Document.
---+---

Inattendu message musical que cet «
Interlude », suite à trois remarquables et généreux albums full length signés par le combo batave. Cette fois, c'est un tout autre concept qui nous attend, à l'instar d'un disque compulsant nouveautés, reprises, refontes et titres en live. De plus, le groupe complète son offre en nous octroyant un dvd incluant clips, prestations en live, backstages et footages. Faut-il y voir là une parenthèse dans le projet du collectif néerlandais ou une volonté de panacher son propos à l'image d'un patchwork de prestations de différentes natures ? S'agit-il d'un désir d'élargir le champ de son auditorat, eu égard aux reprises par le groupe de quelques titres de la scène pop-rock des années 80/90 ? Quoiqu'il en soit, cette production, ayant opté pour la variété d'ambiances, permet à nos tympans et à nos rétines de jouir d'un lumineux kaléidoscope musical alliant passé et présent, sous plusieurs angles d'attaque. Une fois encore, à sa façon, le groupe a mis les petits plats dans les grands. En cela, la formation issue de Zwolle marque déjà ses distances en singularisant sa démarche face à bien d'autres productions metal symphonique, même parmi les cadors du genre,
Within Temptation,
Nightwish,
Epica et autres
Xandria en tête.

---+---

Données fournies.
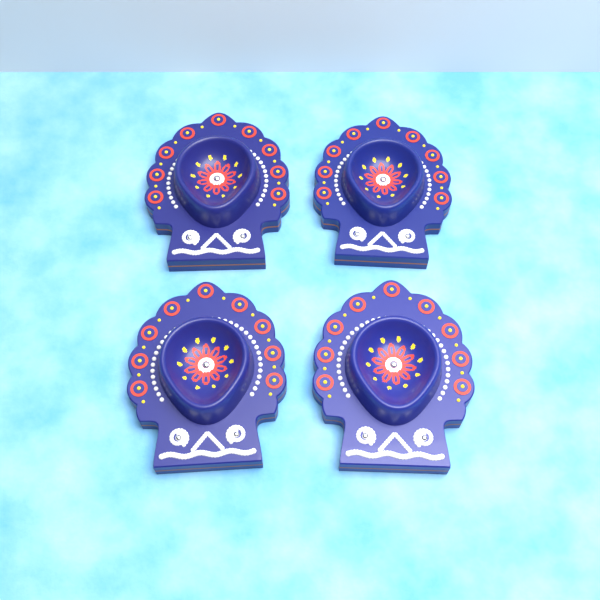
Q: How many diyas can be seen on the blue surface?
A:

---+---

Consigne. Relevez tous les groupes de metal symphonique que la chronique sur « Interlude » nomme parmi les cadors du genre.

Corrigé. Within Temptation, Nightwish, Epica, Xandria